There are two main classes of hypervisors – ones that work directly on the host machine's hardware, and those that work as a privileged process on the host's operating system. Microsoft's Hyper-V framework works directly on the hardware, in contrast to Virtualbox which doesn't.
Minimize the operating system– Unikernels. A specially built kernel in which all processes share the same address space. Imagine building a specialized Linux distribution for each different program that only contains the exact requirements for that program to run.
Optimize and minimize the Virtual Machine – Firecracker is the virtualization technology that powers AWS's Lambda Function-as-a-Service platform. Firecracker runs in userspace and spins up really tiny and quick virtual machines (think thousands per host).
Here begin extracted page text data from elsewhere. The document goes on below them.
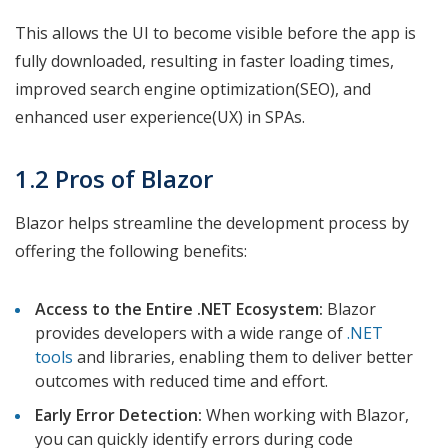
This allows the UI to become visible before the app is
fully downloaded, resulting in faster loading times,
improved search engine optimization(SEO), and
enhanced user experience(UX) in SPAs.
1.2 Pros of Blazor
Blazor helps streamline the development process by
offering the following benefits:
Access to the Entire .NET Ecosystem:
Blazor
provides developers with a wide range of
.NET
tools
and libraries, enabling them to deliver better
outcomes with reduced time and effort.
Early Error Detection:
When working with Blazor,
you can quickly identify errors during code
Intercept Kernel Calls – gVisor virtualizes system calls instead of spinning up a virtual machine. Applications call system calls, which are intercepted by gVisor and then possibly routed to the host kernel. You can think of gVisor as a userspace operating system – that comes with all the difficulties of trying to build a networking stack in userspace.
Isolate the processes – Docker. Docker containers use a combination of cgroups and namespaces to do OS-level isolation. Containers get their own view of process IDs, networking, and file systems. Unlike virtual machines, containers are usually more lightweight and can share hardware resources.
Runtime containers – Java Virtual Machine. Java runs its programs in an application-defined virtual machine, compared to the hypervisor-type virtual machines earlier in this post.
Chromium Sandbox – Chrome ships with its own container mechanism that keeps users safe from malicious sites. At a high level, there is a privileged broker process that communicates over IPC with a less privileged target that is executing in a sandbox. Since it has to be cross-platform, the exact security boundaries differ a bit between Windows, macOS, and Linux. Unlike the Java Virtual Machine, code isn't executed in a virtual machine, so you get native speeds for C/C++ programs.
Link to the design.
WebAssembly Sandbox – WebAssembly (WASM) binaries execute in a sandboxed environment that's separated from the host runtime. This includes memory safety and conditional access to system calls.
Of course, there are other containers to be mentioned: OpenVZ, Rkt, LXC, and more. Maybe a follow-up post one day – a discussion of the different (and moving) security boundaries that each method provides.